Kristin Hersh, Murder, Misery And Then Goodnight (4ad)

Posted December 31st, 1998 by admin

Kristin Hersh
Murder, Misery And Then Goodnight
4ad
By: Eric G.

The new Kristin Hersh album is available only through on-line ordering, partly because it's an album of covers and partly to explore a new method of reaching fans. Hersh also has an on-line subscription available at her site (http://www.throwingmusic.com), which allows the listeners to pay a yearly fee to receive a new mp3 quality recording every month. The purpose is to present songs in their formative stages, so that the listener can be a part of the songwriting process by offering suggestions and comments. Hersh claims that she has always wished she could just mail her music to people who wanted it, and this is the next best thing.

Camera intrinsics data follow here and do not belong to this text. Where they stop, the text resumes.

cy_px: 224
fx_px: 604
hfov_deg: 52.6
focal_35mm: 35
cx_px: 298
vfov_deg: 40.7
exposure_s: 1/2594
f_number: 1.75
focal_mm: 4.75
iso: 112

Murder, Misery And Then Goodnight is a collection of traditional folk songs that Hersh learned from her parents in Chattanooga, Tennessee where she spent her early years before being transplanted to the north east. She recorded and compiled these songs as a gift to her two children, but it turned out to be something Hersh felt her fans would appreciate since the material is pretty evil- not exactly the type of stuff to play for children. The people in these songs die horrible deaths, and Hersh revels in the seedy underbelly of it all with a never before heard twang in her voice that she claims only surfaces when she sings these particular songs.

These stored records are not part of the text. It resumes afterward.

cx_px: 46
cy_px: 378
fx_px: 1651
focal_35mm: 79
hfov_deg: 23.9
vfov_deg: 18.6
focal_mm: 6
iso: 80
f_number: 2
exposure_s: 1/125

Since the Throwing Muses officially called it quits, Hersh has explored her acoustic side- a direction she dabbled in briefly on her first solo album, Hips And Makers, in 1994. Her second solo album, Strange Angels, showcased the too-close-for-comfort ferocity of Hersh's maniacal voice in a bare bones atmosphere. The result is a lush, yet unnerving collection of emotional snippets that Hersh sings with every demon she can muster. Murder, Misery And Then Goodnight is a pleasant side step between albums (her rendition of "Whole Heap Of Little Horses" is truly beautiful and haunting). The songs are vaguely familiar, and Hersh gives them her own touch with help from her husband and children on back-up vocals.